SOURCE DATA Start Marker
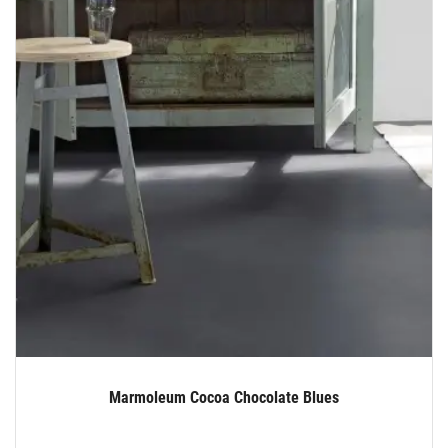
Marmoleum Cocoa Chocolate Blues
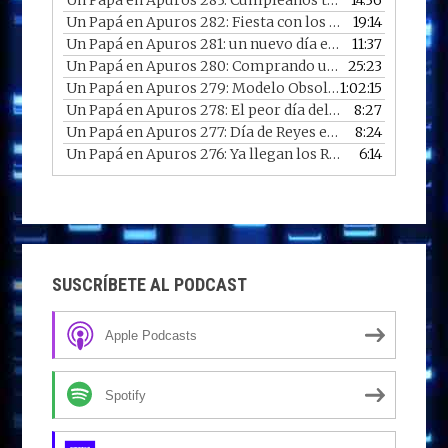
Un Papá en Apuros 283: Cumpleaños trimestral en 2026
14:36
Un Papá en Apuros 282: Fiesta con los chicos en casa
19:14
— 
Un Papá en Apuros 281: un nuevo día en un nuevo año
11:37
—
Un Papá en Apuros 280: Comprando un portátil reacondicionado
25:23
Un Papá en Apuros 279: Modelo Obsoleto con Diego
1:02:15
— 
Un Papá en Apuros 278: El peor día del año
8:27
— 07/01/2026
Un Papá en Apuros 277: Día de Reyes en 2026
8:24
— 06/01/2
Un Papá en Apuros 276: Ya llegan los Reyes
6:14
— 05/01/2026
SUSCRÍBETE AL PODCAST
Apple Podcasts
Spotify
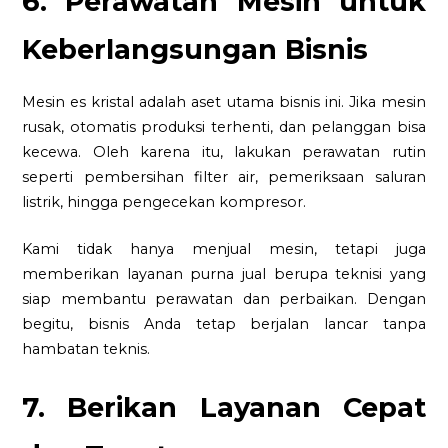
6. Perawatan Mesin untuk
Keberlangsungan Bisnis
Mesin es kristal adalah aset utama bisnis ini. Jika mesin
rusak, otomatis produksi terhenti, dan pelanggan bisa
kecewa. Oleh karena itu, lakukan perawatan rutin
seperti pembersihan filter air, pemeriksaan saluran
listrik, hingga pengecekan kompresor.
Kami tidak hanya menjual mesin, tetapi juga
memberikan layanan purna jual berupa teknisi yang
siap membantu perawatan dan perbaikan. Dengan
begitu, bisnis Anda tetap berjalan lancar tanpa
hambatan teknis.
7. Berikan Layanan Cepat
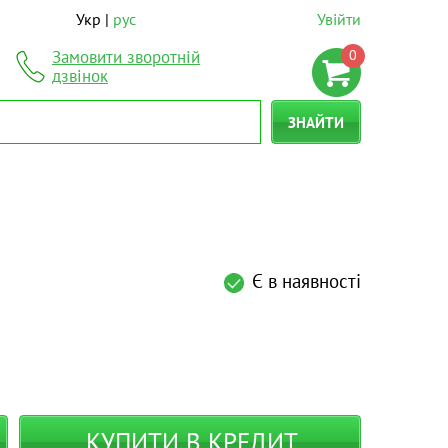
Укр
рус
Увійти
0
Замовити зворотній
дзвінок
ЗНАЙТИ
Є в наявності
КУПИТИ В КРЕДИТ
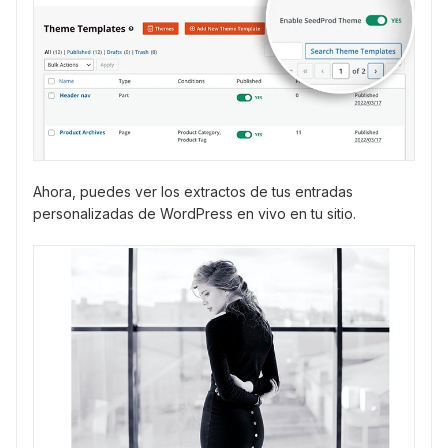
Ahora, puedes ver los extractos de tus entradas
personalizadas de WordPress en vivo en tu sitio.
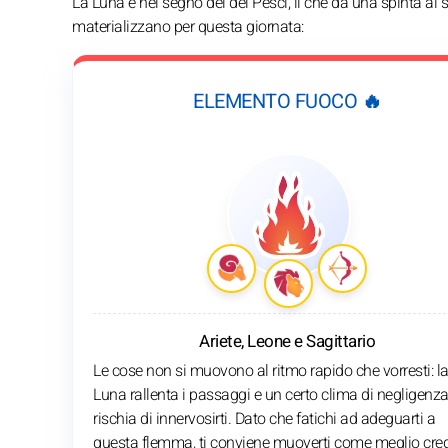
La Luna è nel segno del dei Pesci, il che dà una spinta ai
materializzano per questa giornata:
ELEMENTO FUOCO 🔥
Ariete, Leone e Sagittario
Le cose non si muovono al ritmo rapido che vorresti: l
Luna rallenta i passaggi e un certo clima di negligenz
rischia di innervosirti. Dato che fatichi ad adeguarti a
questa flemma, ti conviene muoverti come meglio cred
SOURCE DATA End Marker
SOURCE DATA Start Marker
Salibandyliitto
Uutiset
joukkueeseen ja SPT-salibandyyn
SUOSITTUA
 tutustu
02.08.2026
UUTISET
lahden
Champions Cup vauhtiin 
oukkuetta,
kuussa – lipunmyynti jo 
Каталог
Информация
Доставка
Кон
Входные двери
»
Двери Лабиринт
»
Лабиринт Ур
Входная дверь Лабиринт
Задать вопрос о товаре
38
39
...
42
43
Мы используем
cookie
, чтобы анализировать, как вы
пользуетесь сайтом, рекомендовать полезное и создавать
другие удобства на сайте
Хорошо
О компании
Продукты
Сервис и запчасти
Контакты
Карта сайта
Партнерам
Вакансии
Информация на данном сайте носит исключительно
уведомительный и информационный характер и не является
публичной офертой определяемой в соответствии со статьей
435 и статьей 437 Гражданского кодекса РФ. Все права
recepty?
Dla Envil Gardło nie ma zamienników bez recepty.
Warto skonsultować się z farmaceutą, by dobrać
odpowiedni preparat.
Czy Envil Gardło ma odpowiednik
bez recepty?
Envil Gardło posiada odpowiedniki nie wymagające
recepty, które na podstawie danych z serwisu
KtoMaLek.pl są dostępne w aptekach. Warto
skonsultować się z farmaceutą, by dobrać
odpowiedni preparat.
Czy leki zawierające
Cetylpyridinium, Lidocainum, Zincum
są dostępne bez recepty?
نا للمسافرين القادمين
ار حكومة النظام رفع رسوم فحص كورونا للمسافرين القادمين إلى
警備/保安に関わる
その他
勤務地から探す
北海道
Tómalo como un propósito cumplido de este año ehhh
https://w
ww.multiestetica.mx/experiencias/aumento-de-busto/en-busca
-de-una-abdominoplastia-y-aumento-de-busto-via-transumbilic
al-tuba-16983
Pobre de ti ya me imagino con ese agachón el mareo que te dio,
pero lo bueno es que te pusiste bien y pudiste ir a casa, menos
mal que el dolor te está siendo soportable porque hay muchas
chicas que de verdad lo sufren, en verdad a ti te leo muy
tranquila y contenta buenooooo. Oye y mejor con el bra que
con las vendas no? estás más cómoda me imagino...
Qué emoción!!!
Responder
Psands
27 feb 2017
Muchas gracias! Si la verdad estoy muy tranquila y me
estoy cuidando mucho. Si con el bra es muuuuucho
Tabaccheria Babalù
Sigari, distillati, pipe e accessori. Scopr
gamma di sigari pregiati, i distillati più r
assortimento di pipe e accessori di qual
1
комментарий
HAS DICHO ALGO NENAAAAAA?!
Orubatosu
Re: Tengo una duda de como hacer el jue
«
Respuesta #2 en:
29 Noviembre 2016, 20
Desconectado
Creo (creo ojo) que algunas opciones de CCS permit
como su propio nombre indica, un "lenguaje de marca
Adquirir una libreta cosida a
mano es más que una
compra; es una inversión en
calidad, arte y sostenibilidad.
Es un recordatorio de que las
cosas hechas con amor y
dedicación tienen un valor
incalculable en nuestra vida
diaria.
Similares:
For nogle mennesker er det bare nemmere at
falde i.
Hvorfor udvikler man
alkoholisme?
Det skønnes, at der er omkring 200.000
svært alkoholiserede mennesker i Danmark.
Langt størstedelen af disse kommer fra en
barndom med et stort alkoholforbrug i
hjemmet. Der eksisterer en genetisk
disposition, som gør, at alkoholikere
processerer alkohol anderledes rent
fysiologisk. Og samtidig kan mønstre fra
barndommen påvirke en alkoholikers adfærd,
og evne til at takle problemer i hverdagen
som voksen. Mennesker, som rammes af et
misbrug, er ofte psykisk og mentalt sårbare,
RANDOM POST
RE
SOURCE DATA End Marker
_ACTIVITY_:
Retype, without any changes, the part of the listing that opens with the line containing "Salibandyliitto" and closes with the line containing "Czy leki zawierające", including both of those lines.

_RESULT OF THIS EXERCISE_:
Salibandyliitto
Uutiset
joukkueeseen ja SPT-salibandyyn
SUOSITTUA
 tutustu
02.08.2026
UUTISET
lahden
Champions Cup vauhtiin 
oukkuetta,
kuussa – lipunmyynti jo 
Каталог
Информация
Доставка
Кон
Входные двери
»
Двери Лабиринт
»
Лабиринт Ур
Входная дверь Лабиринт
Задать вопрос о товаре
38
39
...
42
43
Мы используем
cookie
, чтобы анализировать, как вы
пользуетесь сайтом, рекомендовать полезное и создавать
другие удобства на сайте
Хорошо
О компании
Продукты
Сервис и запчасти
Контакты
Карта сайта
Партнерам
Вакансии
Информация на данном сайте носит исключительно
уведомительный и информационный характер и не является
публичной офертой определяемой в соответствии со статьей
435 и статьей 437 Гражданского кодекса РФ. Все права
recepty?
Dla Envil Gardło nie ma zamienników bez recepty.
Warto skonsultować się z farmaceutą, by dobrać
odpowiedni preparat.
Czy Envil Gardło ma odpowiednik
bez recepty?
Envil Gardło posiada odpowiedniki nie wymagające
recepty, które na podstawie danych z serwisu
KtoMaLek.pl są dostępne w aptekach. Warto
skonsultować się z farmaceutą, by dobrać
odpowiedni preparat.
Czy leki zawierające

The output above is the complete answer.